**YOUR ASSIGNMENT:**
List every line in the data below that contains the string "para".
# # #
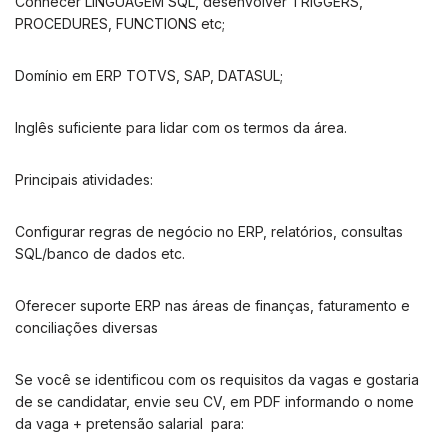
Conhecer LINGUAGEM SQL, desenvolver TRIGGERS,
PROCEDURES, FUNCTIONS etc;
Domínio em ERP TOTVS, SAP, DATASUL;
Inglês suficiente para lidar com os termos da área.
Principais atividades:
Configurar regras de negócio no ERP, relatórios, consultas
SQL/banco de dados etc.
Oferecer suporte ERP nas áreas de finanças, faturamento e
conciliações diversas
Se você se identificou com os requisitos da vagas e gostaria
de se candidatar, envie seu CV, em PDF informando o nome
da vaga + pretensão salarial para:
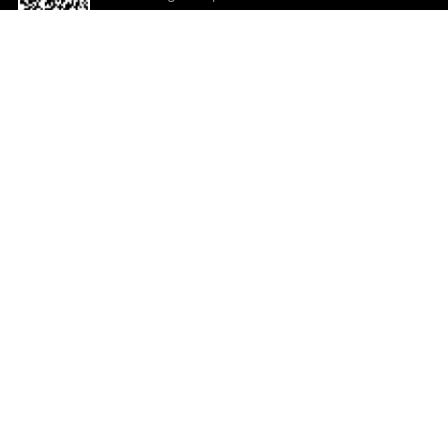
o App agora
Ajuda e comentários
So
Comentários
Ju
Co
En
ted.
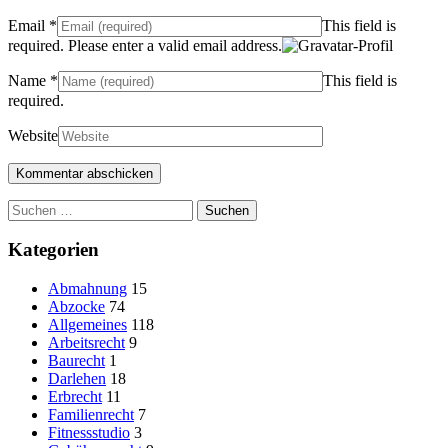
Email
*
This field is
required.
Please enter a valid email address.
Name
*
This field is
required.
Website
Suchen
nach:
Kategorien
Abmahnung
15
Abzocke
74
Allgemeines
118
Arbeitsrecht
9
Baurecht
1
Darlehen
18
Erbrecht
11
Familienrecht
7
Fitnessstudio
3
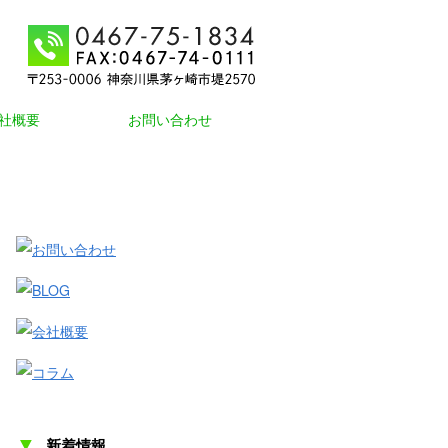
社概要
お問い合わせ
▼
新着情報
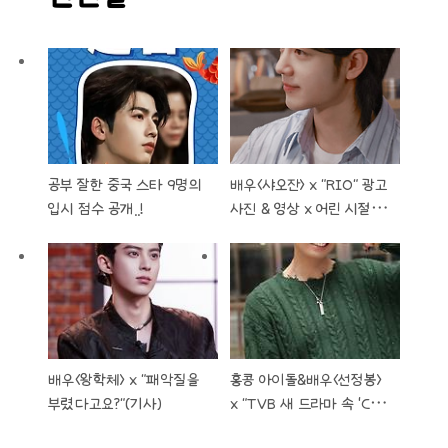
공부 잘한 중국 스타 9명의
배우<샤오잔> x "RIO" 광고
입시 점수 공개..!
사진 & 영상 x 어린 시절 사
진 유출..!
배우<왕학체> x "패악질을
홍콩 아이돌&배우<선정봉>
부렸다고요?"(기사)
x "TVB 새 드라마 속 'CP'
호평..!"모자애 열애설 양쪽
# # #
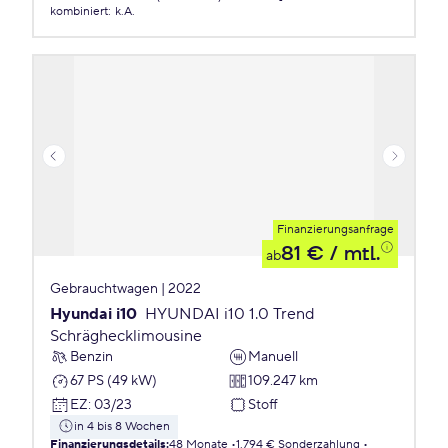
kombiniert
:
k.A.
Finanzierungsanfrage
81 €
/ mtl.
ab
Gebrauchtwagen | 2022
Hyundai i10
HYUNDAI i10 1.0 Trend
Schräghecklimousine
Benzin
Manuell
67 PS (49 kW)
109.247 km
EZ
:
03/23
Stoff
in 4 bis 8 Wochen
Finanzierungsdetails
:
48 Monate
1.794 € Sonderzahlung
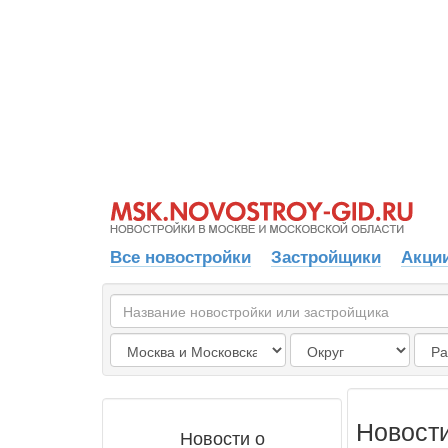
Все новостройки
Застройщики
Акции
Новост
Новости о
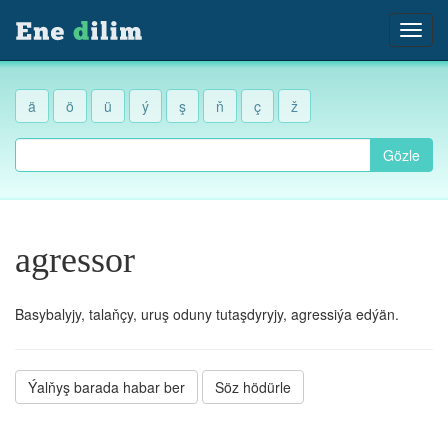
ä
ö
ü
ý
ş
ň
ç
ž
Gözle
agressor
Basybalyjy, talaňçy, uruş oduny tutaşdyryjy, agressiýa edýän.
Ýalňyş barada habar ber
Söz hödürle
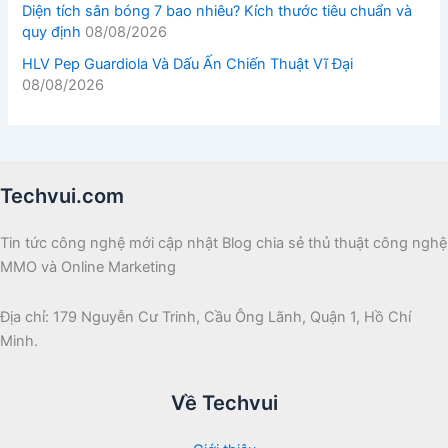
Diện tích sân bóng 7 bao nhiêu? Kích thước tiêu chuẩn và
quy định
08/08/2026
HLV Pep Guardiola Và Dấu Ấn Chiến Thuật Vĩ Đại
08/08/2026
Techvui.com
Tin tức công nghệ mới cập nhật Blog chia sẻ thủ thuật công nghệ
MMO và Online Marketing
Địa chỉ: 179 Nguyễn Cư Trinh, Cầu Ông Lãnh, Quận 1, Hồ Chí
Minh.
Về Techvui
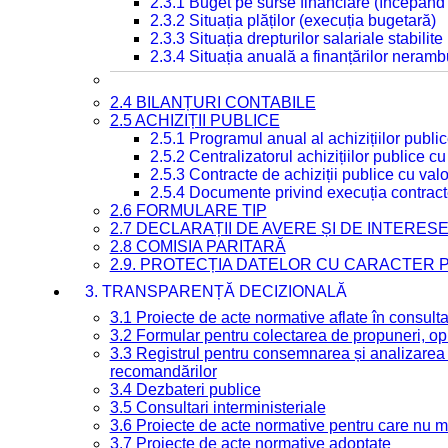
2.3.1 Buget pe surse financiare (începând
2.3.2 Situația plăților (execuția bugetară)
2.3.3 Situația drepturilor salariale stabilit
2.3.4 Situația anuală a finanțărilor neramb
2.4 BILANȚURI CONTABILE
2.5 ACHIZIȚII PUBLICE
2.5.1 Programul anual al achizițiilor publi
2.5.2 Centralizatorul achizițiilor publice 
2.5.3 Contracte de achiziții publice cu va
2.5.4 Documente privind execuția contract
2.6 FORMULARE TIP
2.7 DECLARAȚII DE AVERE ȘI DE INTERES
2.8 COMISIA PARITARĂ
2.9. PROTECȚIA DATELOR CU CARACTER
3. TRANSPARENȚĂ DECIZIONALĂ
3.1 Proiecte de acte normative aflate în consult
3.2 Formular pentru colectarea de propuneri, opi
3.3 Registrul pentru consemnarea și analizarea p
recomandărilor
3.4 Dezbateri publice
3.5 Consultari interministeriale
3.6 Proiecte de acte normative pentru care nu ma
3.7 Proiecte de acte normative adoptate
# # #
**SOLUTION TO THIS PROBLEM:**
Inglês suficiente para lidar com os termos da área.
da vaga + pretensão salarial para:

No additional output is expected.